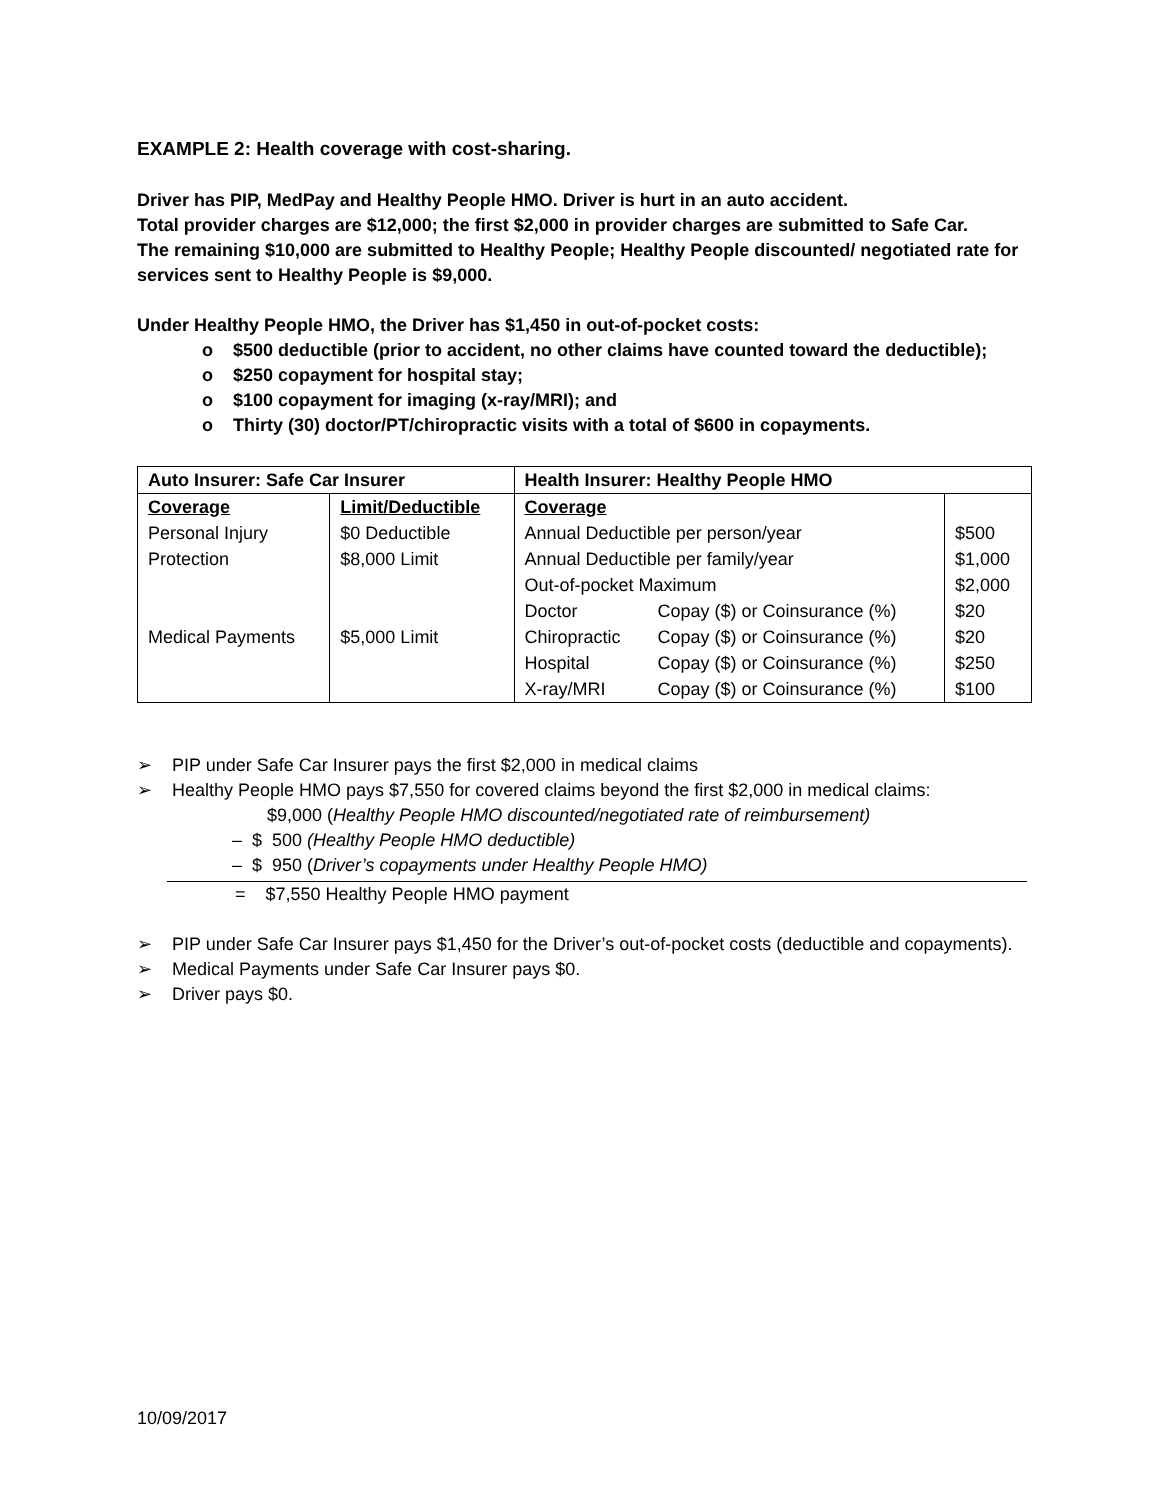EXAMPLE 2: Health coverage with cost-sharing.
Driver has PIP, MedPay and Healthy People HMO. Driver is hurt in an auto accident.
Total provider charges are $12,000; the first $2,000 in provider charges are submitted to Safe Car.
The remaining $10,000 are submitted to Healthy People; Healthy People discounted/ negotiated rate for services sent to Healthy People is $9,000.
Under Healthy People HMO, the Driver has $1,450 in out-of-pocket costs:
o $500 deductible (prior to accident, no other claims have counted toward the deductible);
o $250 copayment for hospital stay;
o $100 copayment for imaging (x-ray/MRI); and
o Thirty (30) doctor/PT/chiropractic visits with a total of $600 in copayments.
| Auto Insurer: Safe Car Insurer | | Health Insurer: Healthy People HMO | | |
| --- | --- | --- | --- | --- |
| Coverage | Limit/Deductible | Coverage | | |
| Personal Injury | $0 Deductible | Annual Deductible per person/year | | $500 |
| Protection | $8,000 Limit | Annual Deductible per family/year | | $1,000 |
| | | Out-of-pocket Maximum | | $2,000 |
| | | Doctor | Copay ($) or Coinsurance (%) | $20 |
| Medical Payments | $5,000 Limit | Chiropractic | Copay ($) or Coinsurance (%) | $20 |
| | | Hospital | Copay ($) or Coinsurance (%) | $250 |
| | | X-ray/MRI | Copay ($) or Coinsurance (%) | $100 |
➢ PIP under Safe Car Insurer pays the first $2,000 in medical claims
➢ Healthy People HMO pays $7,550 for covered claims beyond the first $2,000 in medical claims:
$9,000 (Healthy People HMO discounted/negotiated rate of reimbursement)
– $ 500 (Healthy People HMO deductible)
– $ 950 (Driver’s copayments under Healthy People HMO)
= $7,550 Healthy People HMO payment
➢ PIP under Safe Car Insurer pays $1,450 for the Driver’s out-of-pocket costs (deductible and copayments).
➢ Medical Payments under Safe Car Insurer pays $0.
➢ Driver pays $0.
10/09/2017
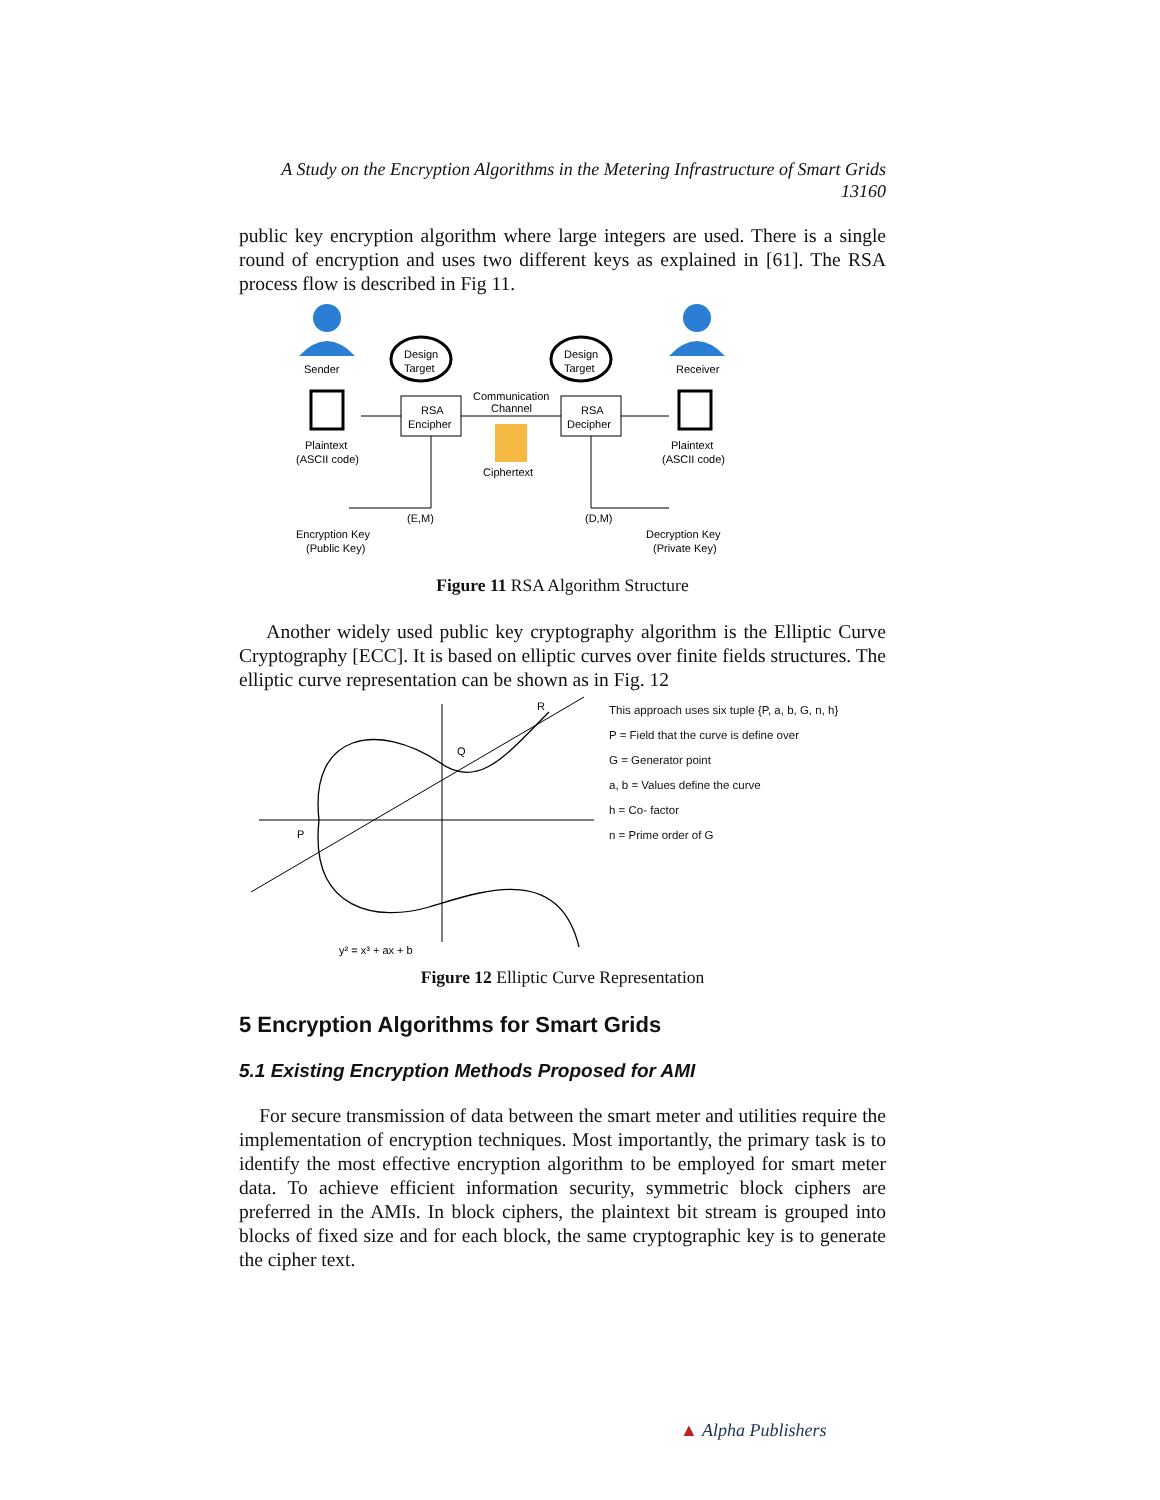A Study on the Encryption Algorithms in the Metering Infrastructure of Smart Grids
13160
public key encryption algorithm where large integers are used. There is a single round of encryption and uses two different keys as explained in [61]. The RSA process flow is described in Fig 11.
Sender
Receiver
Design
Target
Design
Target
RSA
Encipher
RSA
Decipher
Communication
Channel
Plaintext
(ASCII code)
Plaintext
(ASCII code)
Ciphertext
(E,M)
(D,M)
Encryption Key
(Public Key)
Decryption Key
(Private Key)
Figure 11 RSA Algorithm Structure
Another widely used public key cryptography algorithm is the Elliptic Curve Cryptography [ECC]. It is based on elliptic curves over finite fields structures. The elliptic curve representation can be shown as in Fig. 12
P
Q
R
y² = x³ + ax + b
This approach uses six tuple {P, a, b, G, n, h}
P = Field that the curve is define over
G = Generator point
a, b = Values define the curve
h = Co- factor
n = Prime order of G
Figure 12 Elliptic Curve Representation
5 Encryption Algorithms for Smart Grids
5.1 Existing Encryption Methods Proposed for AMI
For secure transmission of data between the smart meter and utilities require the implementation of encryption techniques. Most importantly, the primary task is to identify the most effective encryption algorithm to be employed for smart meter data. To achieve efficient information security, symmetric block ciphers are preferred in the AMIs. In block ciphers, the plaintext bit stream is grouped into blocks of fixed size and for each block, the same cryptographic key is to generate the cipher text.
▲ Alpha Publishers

● ● ● ●

The material must be returned exactly, with its pictures omitted.

EXAMPLE 2: Health coverage with cost-sharing.
Driver has PIP, MedPay and Healthy People HMO. Driver is hurt in an auto accident.
Total provider charges are $12,000; the first $2,000 in provider charges are submitted to Safe Car.
The remaining $10,000 are submitted to Healthy People; Healthy People discounted/ negotiated rate for services sent to Healthy People is $9,000.
Under Healthy People HMO, the Driver has $1,450 in out-of-pocket costs:
o $500 deductible (prior to accident, no other claims have counted toward the deductible);
o $250 copayment for hospital stay;
o $100 copayment for imaging (x-ray/MRI); and
o Thirty (30) doctor/PT/chiropractic visits with a total of $600 in copayments.
| Auto Insurer: Safe Car Insurer | | Health Insurer: Healthy People HMO | | |
| --- | --- | --- | --- | --- |
| Coverage | Limit/Deductible | Coverage | | |
| Personal Injury | $0 Deductible | Annual Deductible per person/year | | $500 |
| Protection | $8,000 Limit | Annual Deductible per family/year | | $1,000 |
| | | Out-of-pocket Maximum | | $2,000 |
| | | Doctor | Copay ($) or Coinsurance (%) | $20 |
| Medical Payments | $5,000 Limit | Chiropractic | Copay ($) or Coinsurance (%) | $20 |
| | | Hospital | Copay ($) or Coinsurance (%) | $250 |
| | | X-ray/MRI | Copay ($) or Coinsurance (%) | $100 |
➢ PIP under Safe Car Insurer pays the first $2,000 in medical claims
➢ Healthy People HMO pays $7,550 for covered claims beyond the first $2,000 in medical claims:
$9,000 (Healthy People HMO discounted/negotiated rate of reimbursement)
– $ 500 (Healthy People HMO deductible)
– $ 950 (Driver’s copayments under Healthy People HMO)
= $7,550 Healthy People HMO payment
➢ PIP under Safe Car Insurer pays $1,450 for the Driver’s out-of-pocket costs (deductible and copayments).
➢ Medical Payments under Safe Car Insurer pays $0.
➢ Driver pays $0.
10/09/2017
A Study on the Encryption Algorithms in the Metering Infrastructure of Smart Grids
13160
public key encryption algorithm where large integers are used. There is a single round of encryption and uses two different keys as explained in [61]. The RSA process flow is described in Fig 11.
Sender
Receiver
Design
Target
Design
Target
RSA
Encipher
RSA
Decipher
Communication
Channel
Plaintext
(ASCII code)
Plaintext
(ASCII code)
Ciphertext
(E,M)
(D,M)
Encryption Key
(Public Key)
Decryption Key
(Private Key)
Figure 11 RSA Algorithm Structure
Another widely used public key cryptography algorithm is the Elliptic Curve Cryptography [ECC]. It is based on elliptic curves over finite fields structures. The elliptic curve representation can be shown as in Fig. 12
P
Q
R
y² = x³ + ax + b
This approach uses six tuple {P, a, b, G, n, h}
P = Field that the curve is define over
G = Generator point
a, b = Values define the curve
h = Co- factor
n = Prime order of G
Figure 12 Elliptic Curve Representation
5 Encryption Algorithms for Smart Grids
5.1 Existing Encryption Methods Proposed for AMI
For secure transmission of data between the smart meter and utilities require the implementation of encryption techniques. Most importantly, the primary task is to identify the most effective encryption algorithm to be employed for smart meter data. To achieve efficient information security, symmetric block ciphers are preferred in the AMIs. In block ciphers, the plaintext bit stream is grouped into blocks of fixed size and for each block, the same cryptographic key is to generate the cipher text.
▲ Alpha Publishers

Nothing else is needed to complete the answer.